Image: SMASH-H is designed to provide the best possible information to clinicians to make time-critical decisions (Photo courtesy of PERSOWN)
Sepsis has one of the highest mortality rates of any hospital condition, estimated at 15% to 30%, and is a common reason for hospital admission and readmission, with estimated incidence of 6%. The onset of sepsis is fast, expensive, and deadly. Early awareness and quick action are critical. Current sepsis technology and clinical tools offer medical providers rapid point-of-care diagnostics, predictive analytic models and information systems that consolidate data, but lack a pro-active sepsis focused solution. Now, a lifesaving, early detection sepsis technology is designed to provide the best possible information to clinicians to make the best possible, time-critical decisions.
PERSOWN, Inc. (Jacksonville, FL, USA) is addressing the global burden of sepsis with the launch of the US FDA-approved open platform SMASH-H (Sepsis Monitoring and Alerting System for Hospitals and Homes), powered by healthcare analytics from SAS. SMASH-H will provide hospitals access to a common set of predictive models designed to enhance existing IT platforms, monitoring tools and diagnostic products. SMASH-H will process any changes to a patient’s health data on 10-minute intervals using a suite of powerful SAS artificial intelligence tools to provide time-series predictive analytics. This will deliver the highest-quality actionable information to the hospital’s current visual monitoring and alerting software. SMASH-H will enable collective wisdom of the world’s clinical practitioners to be shared in real time to enable all medical staff to serve their patients with the best possible information in the hospital and post-discharge.

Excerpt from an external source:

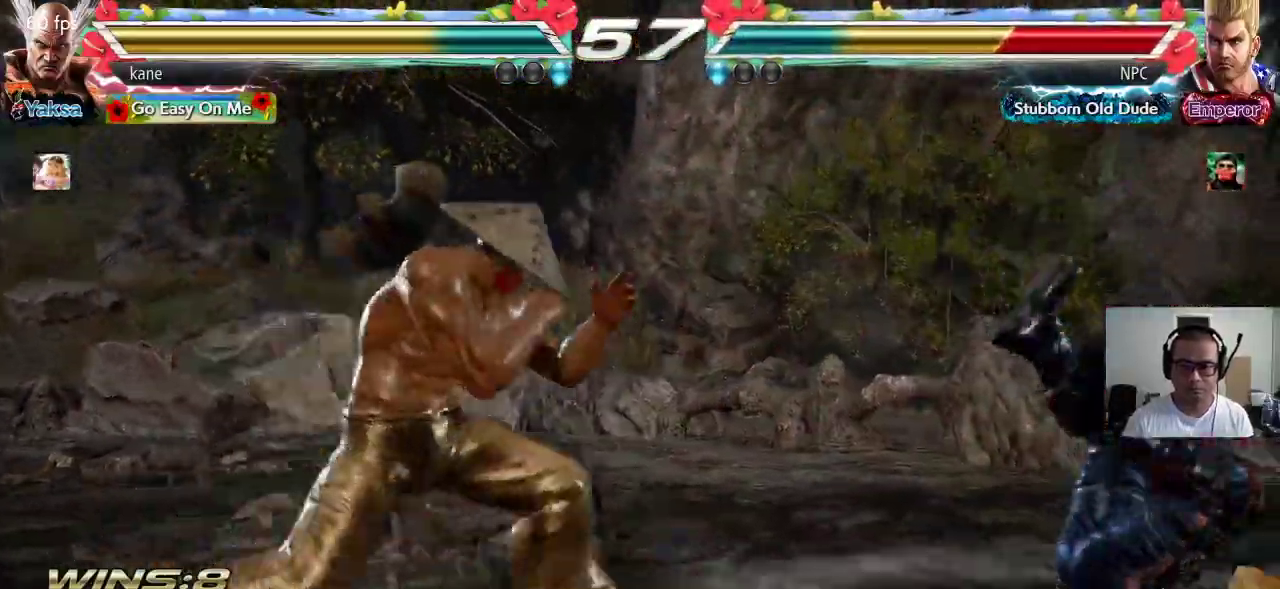
Gameplay with a controller (arcade stick); each line is a JSON object with the inputs held at the frame after it (dt_ms = milliseconds from this image to that frame). "events" lists button and stick changes between this image and that frame as [ms after this image, input, new state], when the widget could be followed in between. Not read: L3 R3.
{"dt_ms": 500, "buttons": [], "left_stick": "center", "events": [[33, "left_stick", "down-right"], [167, "CIRCLE", "down"], [217, "CIRCLE", "up"], [283, "CIRCLE", "down"], [367, "CIRCLE", "up"], [450, "SQUARE", "down"], [467, "left_stick", "center"], [500, "SQUARE", "up"]]}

With SMASH-H, clinicians worldwide will have access to near real-time feedback through predictive analytics allowing for faster, more informed personalized treatment while improving patient outcomes and reducing costs. Healthcare organizations will be able to track patient conditions using the latest rapid point-of-care diagnostic tools under an open analytical cloud framework. These early insights will help governments and health organizations implement practices that reduce disease spread, mitigate impact, and create early interventions to improve patient outcomes.
“There is a particular opportunity on the ambulatory side to reduce sepsis readmission rates by reducing transaction friction times,” said Joseph Colorafi, MD, a board-certified physician in clinical informatics and pulmonary medicine. “By focusing on high-performance, clinically validated predictive models, sepsis time-zero can be identified earlier and lead to significant reduction in inpatient sepsis mortality rates to the 10-12% range.”